▶ What you should do
Pick out each line below containing "опрошенных".

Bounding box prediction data
******************************
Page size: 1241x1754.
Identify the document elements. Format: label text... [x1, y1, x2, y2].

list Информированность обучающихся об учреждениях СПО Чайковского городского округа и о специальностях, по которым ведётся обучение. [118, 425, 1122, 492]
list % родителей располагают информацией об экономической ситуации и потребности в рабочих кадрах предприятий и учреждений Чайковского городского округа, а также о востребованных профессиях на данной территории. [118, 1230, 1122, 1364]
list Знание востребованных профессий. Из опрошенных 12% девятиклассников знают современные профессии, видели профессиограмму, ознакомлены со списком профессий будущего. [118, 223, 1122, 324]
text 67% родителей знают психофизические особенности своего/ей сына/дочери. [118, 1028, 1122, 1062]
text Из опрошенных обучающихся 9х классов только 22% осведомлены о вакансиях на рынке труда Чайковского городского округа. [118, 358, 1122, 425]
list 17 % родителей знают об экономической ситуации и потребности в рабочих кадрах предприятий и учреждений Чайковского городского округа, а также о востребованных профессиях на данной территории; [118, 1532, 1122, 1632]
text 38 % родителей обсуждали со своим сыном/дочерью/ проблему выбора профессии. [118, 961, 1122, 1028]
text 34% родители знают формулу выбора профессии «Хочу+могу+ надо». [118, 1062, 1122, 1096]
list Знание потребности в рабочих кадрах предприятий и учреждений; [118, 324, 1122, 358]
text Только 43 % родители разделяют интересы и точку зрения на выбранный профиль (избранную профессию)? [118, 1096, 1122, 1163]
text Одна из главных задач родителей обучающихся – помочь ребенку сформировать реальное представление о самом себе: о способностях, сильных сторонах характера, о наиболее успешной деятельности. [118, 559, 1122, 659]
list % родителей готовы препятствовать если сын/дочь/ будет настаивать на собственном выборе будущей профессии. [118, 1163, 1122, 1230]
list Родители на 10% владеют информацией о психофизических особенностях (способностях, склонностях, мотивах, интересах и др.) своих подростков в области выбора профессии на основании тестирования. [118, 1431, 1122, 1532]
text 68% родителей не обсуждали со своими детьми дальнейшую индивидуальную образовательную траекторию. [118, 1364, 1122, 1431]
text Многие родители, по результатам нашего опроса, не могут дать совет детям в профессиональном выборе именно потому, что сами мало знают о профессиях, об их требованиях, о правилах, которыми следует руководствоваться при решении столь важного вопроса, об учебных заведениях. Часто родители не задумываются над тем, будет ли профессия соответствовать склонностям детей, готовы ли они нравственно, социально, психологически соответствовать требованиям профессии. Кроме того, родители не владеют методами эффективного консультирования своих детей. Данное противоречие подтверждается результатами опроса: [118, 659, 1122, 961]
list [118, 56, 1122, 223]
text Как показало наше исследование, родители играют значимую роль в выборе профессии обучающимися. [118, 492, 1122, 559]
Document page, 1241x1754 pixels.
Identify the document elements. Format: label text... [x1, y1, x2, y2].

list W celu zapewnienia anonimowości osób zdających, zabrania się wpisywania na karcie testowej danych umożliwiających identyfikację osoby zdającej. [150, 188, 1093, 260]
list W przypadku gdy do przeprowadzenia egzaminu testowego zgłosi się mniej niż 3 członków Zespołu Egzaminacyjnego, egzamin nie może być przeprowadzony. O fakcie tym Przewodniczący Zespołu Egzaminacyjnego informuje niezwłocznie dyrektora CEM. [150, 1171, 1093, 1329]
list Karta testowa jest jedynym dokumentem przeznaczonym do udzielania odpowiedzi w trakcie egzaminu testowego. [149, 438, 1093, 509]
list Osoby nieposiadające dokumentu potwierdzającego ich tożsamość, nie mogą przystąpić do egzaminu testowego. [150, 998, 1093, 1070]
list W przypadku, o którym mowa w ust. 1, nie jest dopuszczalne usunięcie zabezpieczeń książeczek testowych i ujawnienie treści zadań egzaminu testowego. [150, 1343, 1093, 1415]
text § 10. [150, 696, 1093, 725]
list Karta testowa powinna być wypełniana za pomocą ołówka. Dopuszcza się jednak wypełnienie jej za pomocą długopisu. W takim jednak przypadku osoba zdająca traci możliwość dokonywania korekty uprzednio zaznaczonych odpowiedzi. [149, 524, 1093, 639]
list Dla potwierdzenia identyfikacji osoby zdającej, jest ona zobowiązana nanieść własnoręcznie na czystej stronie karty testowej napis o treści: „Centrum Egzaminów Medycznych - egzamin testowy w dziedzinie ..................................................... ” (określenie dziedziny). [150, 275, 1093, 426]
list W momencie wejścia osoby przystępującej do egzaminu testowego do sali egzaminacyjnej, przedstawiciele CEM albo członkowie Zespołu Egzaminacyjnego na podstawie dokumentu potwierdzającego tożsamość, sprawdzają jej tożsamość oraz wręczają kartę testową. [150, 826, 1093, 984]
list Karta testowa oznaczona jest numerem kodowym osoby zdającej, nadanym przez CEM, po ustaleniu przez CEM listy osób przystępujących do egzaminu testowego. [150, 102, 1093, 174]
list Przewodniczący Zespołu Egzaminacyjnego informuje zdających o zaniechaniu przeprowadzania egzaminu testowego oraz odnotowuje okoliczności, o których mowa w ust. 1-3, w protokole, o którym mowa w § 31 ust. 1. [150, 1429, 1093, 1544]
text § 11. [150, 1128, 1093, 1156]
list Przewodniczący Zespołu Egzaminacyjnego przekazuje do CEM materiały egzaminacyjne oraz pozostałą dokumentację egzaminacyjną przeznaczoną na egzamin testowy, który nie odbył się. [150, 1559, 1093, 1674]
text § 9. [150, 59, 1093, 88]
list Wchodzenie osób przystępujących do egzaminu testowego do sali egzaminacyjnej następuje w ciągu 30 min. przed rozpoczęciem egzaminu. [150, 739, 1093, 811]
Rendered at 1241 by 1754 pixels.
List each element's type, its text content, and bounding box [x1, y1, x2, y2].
******************************
▶ Output for this task
list Знание востребованных профессий. Из опрошенных 12% девятиклассников знают современные профессии, видели профессиограмму, ознакомлены со списком профессий будущего. [118, 223, 1122, 324]
text Из опрошенных обучающихся 9х классов только 22% осведомлены о вакансиях на рынке труда Чайковского городского округа. [118, 358, 1122, 425]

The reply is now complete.